Daniel Kokotajlo comments on Adumbrations on AGI from an outsider

Daniel Kokotajlo 25 May 2023 18:12 UTC
9 points
5
I agree that logodds space is the right way to think about how close probabilities are. However, my epistemic situation right now is basically this:

”It sure seems like Doom is more likely than Safety, for a bunch of reasons. However, I feel sufficiently uncertain about stuff, and humble, that I don’t want to say e.g. 99% chance of doom, or even 90%. I can in fact imagine things being OK, in a couple different ways, even if those ways seem unlikely to me. … OK, now if I imagine someone having the flipped perspective, and thinking that things being OK is more likely than doom, but being humble and thinking that they should assign at least 10% credence (but less than 20%) to doom… I’d be like “what are you smoking? What world are you living in, where it seems like things will be fine by default but there are a few unlikely ways things could go badly, instead of a world where it seems like things will go badly by default but there are a few unlikely ways things could go well? I mean I can see how you’d think this is you weren’t aware of how short timelines to ASI are, or if you hadn’t thought much about the alignment problem...”

If you think this is unreasonable, I’d be interested to hear it!
- Jan_Kulveit 29 May 2023 15:19 UTC
  7 points
  2
  Parent
  I don’t think the way you imagine perspective inversion captures typical ways how to arrive at e.g. 20% doom probability. For example, I do believe that there are multiple good things which can happen/be true, decrease p(doom) and I put some weight on them
  - we do discover some relatively short description of something like “harmony and kindness”; this works as an alignment target
  - enough of morality is convergent
  - AI progress helps with human coordination (could be in costly way, eg warning shot)
  - it’s convergent to massively scale alignment efforts with AI power, and these solve some of the more obvious problems
  
  I would expect prevailing doom conditional on only small efforts to avoid it, but I do think the actual efforts will be substantial, and this moves the chances to ~20-30%. (Also I think most of the risk comes from not being able to deal with complex systems of many AIs and economy decoupling from humans, and single-single alignment to be solved sufficiently to prevent single system takeover by default.)
  - Daniel Kokotajlo 31 May 2023 20:38 UTC
    4 points
    0
    Parent
    Thanks for this comment.
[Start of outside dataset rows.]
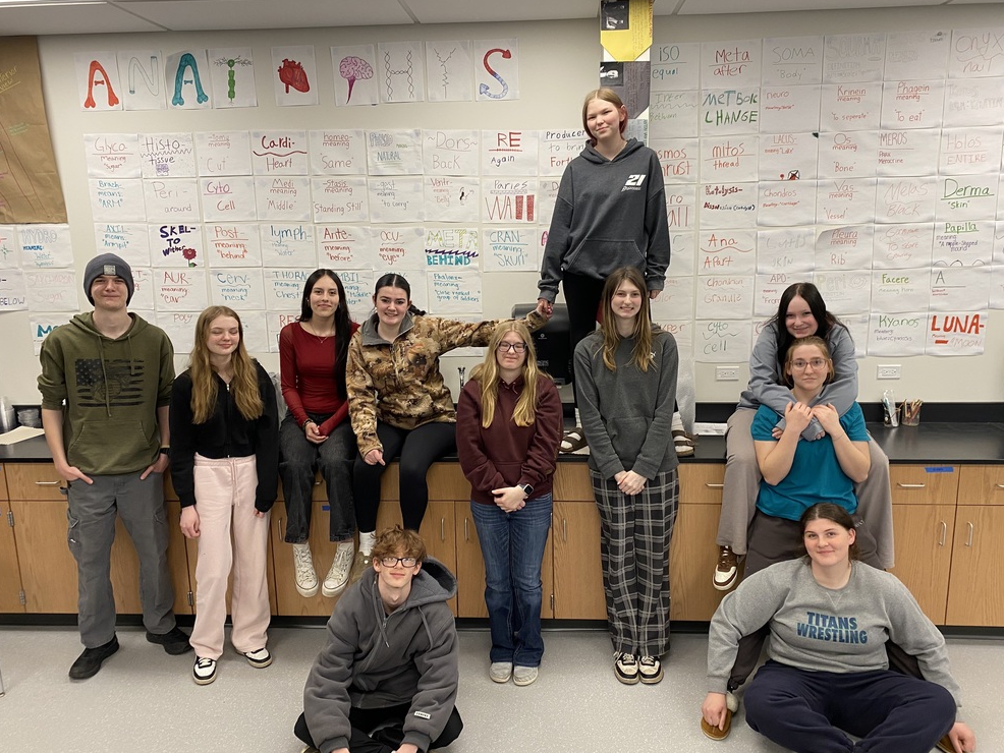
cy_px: 388
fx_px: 783
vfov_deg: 51.4
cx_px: 509
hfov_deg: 65.3
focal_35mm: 27
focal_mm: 4.25
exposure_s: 1/60
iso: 80
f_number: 1.8
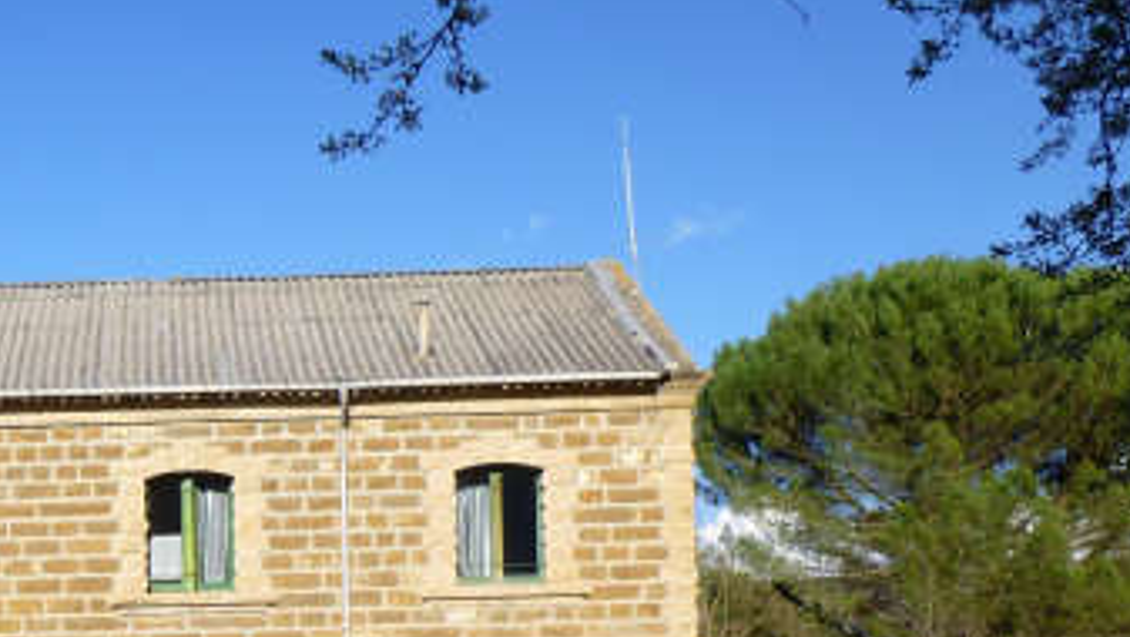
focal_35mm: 62
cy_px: 764
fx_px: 1859
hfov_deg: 31.5
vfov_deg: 18.4
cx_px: 20
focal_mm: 4.5
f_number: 3.1
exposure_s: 1/800
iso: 100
I’d be generally interested to hear more about how one could get to 20% doom (or less).
    
    The list you give above is cool but doesn’t do it for me; going down the list I’d guess something like:
    1. 20% likely (honesty seems like the best bet to me) because we have so little time left, but even if it happens we aren’t out of the woods yet because there are various plausible ways we could screw things up. So maybe overall this is where 1/3rd of my hope comes from.
    2. 5% likely? Would want to think about this more. I could imagine myself being very wrong here actually, I haven’t thought about it enough. But it sure does sound like wishful thinking.
    3. This is already happening to some extent, but the question is, will it happen enough? My overall “humans coordinate to not build the dangerous kinds of AI for several years, long enough to figure out how to end the acute risk period” is where most of my hope comes from. I guess it’s the remaining 2/3rds basically. So, I guess I can say 20% likely.
    4. What does this mean?
    
    I would be much more optimistic if I thought timelines were longer.